The snowstorm made it appear as if the whole city had somehow tilted and needed to be righted.
Russ Buettner looks at how the city choreographs snow removal.
New Yorkers remain unimpressed.
Just be glad you weren’t stuck on the subway.
In light of budget cuts to the Sanitation Dept., the city announced it was seeking to hire private heavy-duty equipment to assist the sanitation department with snow removal. It is also seeking licensed operators of dump trucks, tractor trailers, and roll-on roll-off trucks.
The FBI took the day off.
“In the absence of the routine politics politics, snow politics has rushed into the void,” writes Josh Marshall.
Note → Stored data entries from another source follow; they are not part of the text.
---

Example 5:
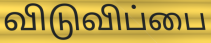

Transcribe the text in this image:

விடுவிப்பை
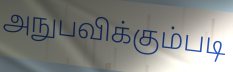
அநுபவிக்கும்படி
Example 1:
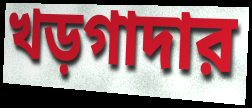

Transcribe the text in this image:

খড়গাদার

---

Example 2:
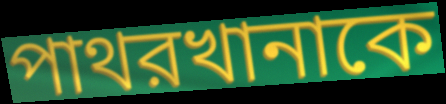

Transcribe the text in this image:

পাথরখানাকে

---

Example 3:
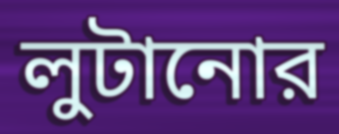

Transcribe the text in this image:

লুটানোর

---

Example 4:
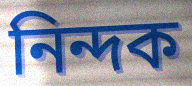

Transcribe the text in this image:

নিন্দক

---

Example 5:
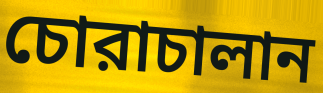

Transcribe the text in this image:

চোরাচালান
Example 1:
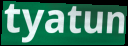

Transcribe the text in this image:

tyatun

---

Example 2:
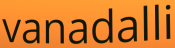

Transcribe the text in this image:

vanadalli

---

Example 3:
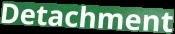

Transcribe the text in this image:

Detachment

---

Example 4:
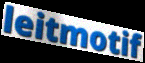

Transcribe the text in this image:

leitmotif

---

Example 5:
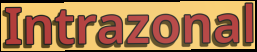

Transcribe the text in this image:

Intrazonal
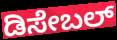
ಡಿಸೇಬಲ್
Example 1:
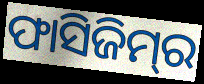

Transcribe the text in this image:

ଫାସିଜିମ୍‌ର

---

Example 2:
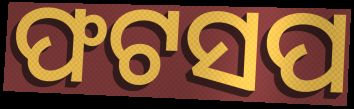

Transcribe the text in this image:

ଫଟସପ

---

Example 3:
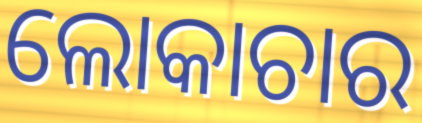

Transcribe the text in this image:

ଲୋକାଚାର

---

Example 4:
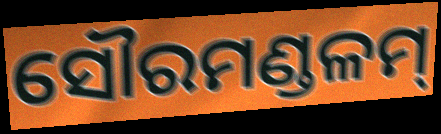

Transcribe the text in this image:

ସୌରମଣ୍ଡଳମ୍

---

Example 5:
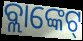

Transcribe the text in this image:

ବ୍ଲାଙ୍କେଟ୍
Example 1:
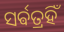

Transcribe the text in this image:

ସର୍ଵତ୍ରହିଁ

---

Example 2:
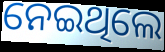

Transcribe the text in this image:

ନେଇଥିଲେ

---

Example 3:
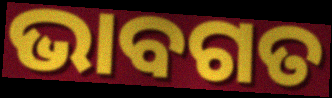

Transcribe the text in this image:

Rep. Peter King, who next week becomes chairman of the House Homeland Security Committee, says he will push legislation to tighten border security and arrest more illegal aliens — challenging what he considers to be President Obama’s lax immigration policies.
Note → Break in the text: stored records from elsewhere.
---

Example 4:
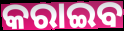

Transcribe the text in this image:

କରାଇବ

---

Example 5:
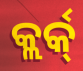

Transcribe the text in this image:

କ୍ଲର୍କ୍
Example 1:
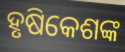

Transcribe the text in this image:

ହୃଷିକେଶଙ୍କ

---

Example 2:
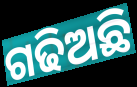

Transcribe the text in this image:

ଗଢିଅଛି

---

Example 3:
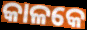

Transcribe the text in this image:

କାଳକେ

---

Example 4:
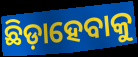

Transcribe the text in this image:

ଛିଡ଼ାହେବାକୁ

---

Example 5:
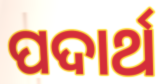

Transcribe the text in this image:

ପଦାର୍ଥ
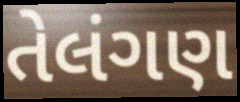
તેલંગણ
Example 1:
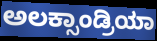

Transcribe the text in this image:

ಅಲಕ್ಸಾಂಡ್ರಿಯಾ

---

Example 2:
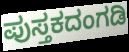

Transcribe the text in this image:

ಪುಸ್ತಕದಂಗಡಿ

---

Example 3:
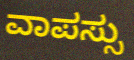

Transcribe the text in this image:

ವಾಪಸ್ಸು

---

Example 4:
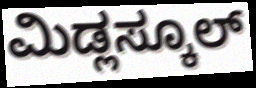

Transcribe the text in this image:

ಮಿಡ್ಲಸ್ಕೂಲ್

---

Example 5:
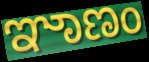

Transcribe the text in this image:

ಞಾಣಂ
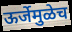
ऊर्जेमुळेच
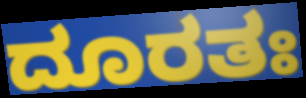
ದೂರತಃ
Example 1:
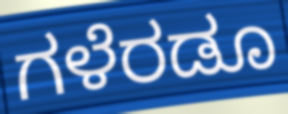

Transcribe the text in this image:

ಗಳೆರಡೂ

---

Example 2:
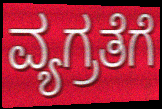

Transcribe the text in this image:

ವ್ಯಗ್ರತೆಗೆ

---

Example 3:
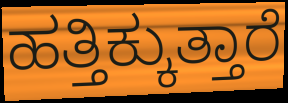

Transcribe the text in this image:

ಹತ್ತಿಕ್ಕುತ್ತಾರೆ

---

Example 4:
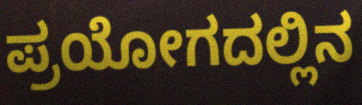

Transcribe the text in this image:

ಪ್ರಯೋಗದಲ್ಲಿನ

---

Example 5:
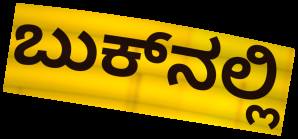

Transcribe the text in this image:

ಬುಕ್‌ನಲ್ಲಿ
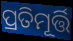
ପ୍ରତିମୂର୍ତ୍ତି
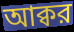
আক্বর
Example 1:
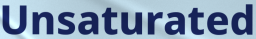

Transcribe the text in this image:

Unsaturated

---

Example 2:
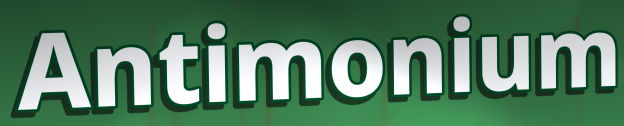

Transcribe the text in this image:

Antimonium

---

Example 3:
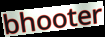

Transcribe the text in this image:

bhooter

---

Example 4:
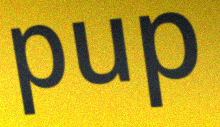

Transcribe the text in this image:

pup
Jacob Gershman dives into New York’s byzantine sales tax laws.
Reform advocates say that Andrew Cuomo can start fixing state government without waiting for legislative support by using executive authority to order dozens of steps to improve ethics and openness, protect consumers and help the environment.
Expect Cuomo to use the governor’s mansion more than some of his predecessors have.
New York was the last state to come into compliance with the Help America Vote Act.
The Daily News picks up the eviction notice handed to the state Democratic Party.
Richard Brodsky caps his Assembly career with a report on public authorities.
Bill Hammond would like the legislature, like the rest of New Yorkers, to gasp at their bathroom scales, groan over their credit card balances and vow to turn a new leaf.
CNN says Eric Massa was lucky that “tickle party” wasn’t the political phrase of the year.
It’s time for a law that bans politicians convicted of crime from getting a state pension, says the T-U.
After the census, “the center of political power has shifted,” Doug Muzzio says.